ChanServ changed the topic of #mlpack to: Due to ongoing spam on freenode, we've muted unregistered users. See http://www.mlpack.org/ircspam.txt for more information, or also you could join #mlpack-temp and chat there.
cjlcarvalho has quit [Ping timeout: 252 seconds]
cjlcarvalho has joined #mlpack
< davida>
zoq: I tried LeakyReLU<> to see if it was better. I think I forgot to switch that back before uploading the file. The result isn't any different. I will try doubling the epochs and post the result in TrainingResults.txt again.
< davida>
What bothers me is that the result is so much worse than the same on Tensorflow. I could understand a little bit of difference but not 50% delta.

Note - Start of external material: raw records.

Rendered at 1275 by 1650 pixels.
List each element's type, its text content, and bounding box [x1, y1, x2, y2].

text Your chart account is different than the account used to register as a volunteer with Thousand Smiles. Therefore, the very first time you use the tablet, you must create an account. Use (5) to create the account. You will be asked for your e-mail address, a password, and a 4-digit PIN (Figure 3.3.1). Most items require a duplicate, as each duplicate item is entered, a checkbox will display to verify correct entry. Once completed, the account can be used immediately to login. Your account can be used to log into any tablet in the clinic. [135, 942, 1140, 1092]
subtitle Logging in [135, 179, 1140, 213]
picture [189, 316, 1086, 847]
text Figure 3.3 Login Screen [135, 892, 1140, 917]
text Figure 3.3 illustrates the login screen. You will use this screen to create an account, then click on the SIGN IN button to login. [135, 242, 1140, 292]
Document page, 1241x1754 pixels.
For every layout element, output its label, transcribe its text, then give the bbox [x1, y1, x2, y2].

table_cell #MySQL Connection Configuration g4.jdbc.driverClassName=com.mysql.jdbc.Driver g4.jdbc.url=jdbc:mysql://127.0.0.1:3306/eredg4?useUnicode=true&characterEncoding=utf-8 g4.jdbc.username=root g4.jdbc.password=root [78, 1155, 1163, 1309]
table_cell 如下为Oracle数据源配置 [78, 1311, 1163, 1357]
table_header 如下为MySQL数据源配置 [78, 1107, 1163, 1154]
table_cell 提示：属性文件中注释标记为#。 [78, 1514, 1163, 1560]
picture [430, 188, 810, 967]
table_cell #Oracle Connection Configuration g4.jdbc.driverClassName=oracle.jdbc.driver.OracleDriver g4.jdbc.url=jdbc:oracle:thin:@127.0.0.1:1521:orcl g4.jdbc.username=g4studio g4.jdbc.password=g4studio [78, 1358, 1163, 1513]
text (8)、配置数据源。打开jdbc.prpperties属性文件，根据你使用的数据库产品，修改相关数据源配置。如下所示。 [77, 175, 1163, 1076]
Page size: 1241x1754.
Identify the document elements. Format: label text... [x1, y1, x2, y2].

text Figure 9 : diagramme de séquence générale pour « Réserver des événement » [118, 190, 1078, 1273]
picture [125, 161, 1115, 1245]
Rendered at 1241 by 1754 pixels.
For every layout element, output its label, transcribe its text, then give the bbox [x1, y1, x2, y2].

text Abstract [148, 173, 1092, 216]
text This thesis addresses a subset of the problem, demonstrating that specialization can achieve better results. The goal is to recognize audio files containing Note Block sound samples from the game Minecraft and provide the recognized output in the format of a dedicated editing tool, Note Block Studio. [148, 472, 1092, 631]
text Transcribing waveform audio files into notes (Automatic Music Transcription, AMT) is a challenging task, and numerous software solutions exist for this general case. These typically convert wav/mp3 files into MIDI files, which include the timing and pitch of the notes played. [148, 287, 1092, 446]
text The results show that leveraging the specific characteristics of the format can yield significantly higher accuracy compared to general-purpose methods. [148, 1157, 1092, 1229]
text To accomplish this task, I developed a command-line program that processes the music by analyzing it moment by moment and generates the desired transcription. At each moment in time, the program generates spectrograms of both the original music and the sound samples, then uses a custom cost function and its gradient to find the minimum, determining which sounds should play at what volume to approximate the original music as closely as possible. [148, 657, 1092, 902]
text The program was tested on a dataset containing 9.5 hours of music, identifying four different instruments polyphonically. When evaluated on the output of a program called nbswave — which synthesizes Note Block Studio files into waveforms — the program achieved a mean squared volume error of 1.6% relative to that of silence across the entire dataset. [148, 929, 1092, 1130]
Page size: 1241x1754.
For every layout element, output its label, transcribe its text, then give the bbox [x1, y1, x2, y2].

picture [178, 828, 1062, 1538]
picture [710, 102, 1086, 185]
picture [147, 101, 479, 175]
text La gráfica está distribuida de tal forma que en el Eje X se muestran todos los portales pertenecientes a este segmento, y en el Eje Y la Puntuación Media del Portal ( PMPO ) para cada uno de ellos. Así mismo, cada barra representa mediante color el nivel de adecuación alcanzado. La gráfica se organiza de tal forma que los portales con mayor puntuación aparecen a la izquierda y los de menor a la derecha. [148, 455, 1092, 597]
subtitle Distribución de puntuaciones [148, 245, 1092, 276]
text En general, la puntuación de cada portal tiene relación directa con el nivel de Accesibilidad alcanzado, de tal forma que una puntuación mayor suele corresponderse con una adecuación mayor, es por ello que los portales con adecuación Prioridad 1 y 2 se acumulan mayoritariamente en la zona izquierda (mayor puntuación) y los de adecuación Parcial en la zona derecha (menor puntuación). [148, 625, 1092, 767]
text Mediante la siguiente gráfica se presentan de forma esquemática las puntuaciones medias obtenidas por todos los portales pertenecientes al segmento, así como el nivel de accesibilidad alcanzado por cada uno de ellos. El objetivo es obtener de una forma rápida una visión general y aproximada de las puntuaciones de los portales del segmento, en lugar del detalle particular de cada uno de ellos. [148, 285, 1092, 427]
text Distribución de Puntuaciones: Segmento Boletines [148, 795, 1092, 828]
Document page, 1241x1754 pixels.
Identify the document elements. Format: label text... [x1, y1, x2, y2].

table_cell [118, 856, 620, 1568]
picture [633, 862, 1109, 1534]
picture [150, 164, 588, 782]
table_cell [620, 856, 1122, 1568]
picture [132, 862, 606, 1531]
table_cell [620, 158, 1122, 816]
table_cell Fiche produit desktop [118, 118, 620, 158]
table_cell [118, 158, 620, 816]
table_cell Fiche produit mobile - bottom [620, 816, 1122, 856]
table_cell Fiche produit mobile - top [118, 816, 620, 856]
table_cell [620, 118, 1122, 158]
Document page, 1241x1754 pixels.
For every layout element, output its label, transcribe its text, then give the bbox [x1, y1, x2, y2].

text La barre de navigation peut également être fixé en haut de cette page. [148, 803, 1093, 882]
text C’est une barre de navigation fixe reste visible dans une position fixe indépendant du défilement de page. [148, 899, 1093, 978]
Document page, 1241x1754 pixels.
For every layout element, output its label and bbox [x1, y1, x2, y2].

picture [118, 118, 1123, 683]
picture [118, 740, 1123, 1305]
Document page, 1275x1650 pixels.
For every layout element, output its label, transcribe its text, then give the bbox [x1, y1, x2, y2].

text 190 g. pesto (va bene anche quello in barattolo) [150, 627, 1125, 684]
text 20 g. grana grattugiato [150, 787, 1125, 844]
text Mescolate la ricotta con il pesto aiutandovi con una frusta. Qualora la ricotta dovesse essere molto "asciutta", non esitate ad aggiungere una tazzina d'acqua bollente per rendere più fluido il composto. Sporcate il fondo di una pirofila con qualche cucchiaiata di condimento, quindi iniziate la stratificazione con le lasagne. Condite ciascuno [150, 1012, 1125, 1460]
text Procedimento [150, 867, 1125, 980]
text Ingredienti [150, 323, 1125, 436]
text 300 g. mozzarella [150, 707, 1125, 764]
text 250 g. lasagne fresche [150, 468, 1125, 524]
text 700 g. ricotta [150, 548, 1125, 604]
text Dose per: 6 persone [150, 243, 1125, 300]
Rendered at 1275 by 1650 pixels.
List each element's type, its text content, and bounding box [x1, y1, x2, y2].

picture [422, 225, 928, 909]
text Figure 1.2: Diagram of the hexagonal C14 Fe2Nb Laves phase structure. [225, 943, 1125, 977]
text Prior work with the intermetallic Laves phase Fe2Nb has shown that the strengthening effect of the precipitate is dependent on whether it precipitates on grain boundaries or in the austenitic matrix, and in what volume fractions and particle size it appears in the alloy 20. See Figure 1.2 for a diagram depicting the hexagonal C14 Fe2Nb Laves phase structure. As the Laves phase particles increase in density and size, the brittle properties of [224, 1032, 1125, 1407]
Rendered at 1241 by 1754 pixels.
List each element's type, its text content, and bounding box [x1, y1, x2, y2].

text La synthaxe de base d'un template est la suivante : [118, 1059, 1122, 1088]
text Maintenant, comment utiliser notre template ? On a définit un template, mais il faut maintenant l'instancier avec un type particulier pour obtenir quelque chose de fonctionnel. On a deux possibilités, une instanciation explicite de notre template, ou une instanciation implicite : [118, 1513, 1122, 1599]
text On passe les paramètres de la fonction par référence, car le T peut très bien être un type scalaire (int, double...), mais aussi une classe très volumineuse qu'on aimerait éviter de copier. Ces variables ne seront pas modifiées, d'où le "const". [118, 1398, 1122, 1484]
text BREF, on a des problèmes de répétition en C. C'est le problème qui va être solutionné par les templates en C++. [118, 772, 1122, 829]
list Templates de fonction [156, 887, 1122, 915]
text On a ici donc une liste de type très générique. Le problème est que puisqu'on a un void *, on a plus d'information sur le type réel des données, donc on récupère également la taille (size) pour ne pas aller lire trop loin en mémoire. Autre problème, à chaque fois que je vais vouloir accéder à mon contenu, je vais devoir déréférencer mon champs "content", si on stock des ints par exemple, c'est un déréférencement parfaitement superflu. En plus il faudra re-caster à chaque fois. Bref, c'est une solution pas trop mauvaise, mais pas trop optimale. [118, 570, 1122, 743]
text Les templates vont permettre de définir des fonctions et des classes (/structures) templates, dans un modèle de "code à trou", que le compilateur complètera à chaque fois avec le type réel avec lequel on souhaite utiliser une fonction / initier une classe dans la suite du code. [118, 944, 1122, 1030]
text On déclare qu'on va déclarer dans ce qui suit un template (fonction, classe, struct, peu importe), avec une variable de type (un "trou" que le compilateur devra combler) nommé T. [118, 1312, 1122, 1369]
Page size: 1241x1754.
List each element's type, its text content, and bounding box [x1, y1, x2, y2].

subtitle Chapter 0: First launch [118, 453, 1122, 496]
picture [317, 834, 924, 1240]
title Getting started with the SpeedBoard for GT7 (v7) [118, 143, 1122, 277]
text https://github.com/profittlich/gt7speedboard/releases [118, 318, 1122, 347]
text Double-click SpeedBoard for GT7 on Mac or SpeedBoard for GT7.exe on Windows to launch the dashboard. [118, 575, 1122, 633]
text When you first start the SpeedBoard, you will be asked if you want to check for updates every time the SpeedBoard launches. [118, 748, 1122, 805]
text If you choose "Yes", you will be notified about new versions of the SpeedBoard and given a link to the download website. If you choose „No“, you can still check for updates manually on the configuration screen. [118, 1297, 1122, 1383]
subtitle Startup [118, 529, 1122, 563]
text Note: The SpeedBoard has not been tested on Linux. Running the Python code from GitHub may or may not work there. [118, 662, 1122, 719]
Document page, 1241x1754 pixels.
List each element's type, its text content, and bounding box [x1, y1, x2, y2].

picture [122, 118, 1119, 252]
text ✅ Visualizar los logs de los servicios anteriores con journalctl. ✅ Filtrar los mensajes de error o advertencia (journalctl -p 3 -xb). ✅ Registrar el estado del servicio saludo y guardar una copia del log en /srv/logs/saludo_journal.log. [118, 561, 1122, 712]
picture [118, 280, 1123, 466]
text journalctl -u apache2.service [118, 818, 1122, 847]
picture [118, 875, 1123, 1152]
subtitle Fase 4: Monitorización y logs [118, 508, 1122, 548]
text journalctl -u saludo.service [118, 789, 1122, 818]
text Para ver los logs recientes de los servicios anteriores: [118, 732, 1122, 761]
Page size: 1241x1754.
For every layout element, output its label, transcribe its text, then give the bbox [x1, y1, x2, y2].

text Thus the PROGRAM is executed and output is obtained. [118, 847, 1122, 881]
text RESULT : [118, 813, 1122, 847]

ayesdie has joined #mlpack
ayesdie has quit [Quit: ayesdie]
< zoq>
davida: I'll have to take a closer look into the conv layer weight initialization.
< davida>
zoq: I completed the 200 epochs and uploaded the results with the standard ReLU Layer. No improvement at all with longer training. In fact it plateaus after about 50 epochs.
< davida>
BTW I renamed Week1Main.cpp as ConvolutionModelApplication.cpp
< davida>
zoq: As the Python example uses Batch Gradient Descent, I set my parameters on SGD to BatchSize=40 and Iterations=27 (40x27 = 1,080 = nbr of training examples) to give me one complete pass thru' the dataset (assuming my understanding of how this works is correct). Something quite weird happened. Training & Test accuracy did not change for the entire 100 epochs and remained very low at 18.6%%.
< zoq>
davida: Same if you use a step size of 0.01?
< davida>
zoq: checking now - I think I did try multiple values of alpha and there was no real improvement.
< zoq>
davida: Okay, one more test, what about using RandomInitialization instead of XavierInitialization.
< zoq>
davida: Either way I'll take a closer look into the conv layer.
< davida>
zoq: I did try RandomInitialization already and it made no difference.
< zoq>
davida: Okay, strange.
< davida>
zoq: I have tried multiple different combinations of hyperparameters and cannot get the result to improve beyond about 50% but that requires me setting MaxIterations to 100,000.
< davida>
zoq: This is why I was wondering if I had actually coded my model correctly. In the Python exercise, Andrew Ng is using One Hot vectors, but I am assuming that all that is taken care of by the NegativeLogLikelihood<>
< davida>
It might be a bit easier if we could actually see the cost after each epoch, but I am really not sure how to calculate that.
< davida>
I am using Train & Test accuracy as a proxy.
cjlcarvalho has quit [Ping timeout: 240 seconds]
vivekp has quit [Read error: Connection reset by peer]
vivekp has joined #mlpack
vivekp has quit [Ping timeout: 252 seconds]
vivekp has joined #mlpack
< zoq>
davida: Do you think you could save and upload the train/test data as arma_binary ( trainSetX.save("A.bin"); )?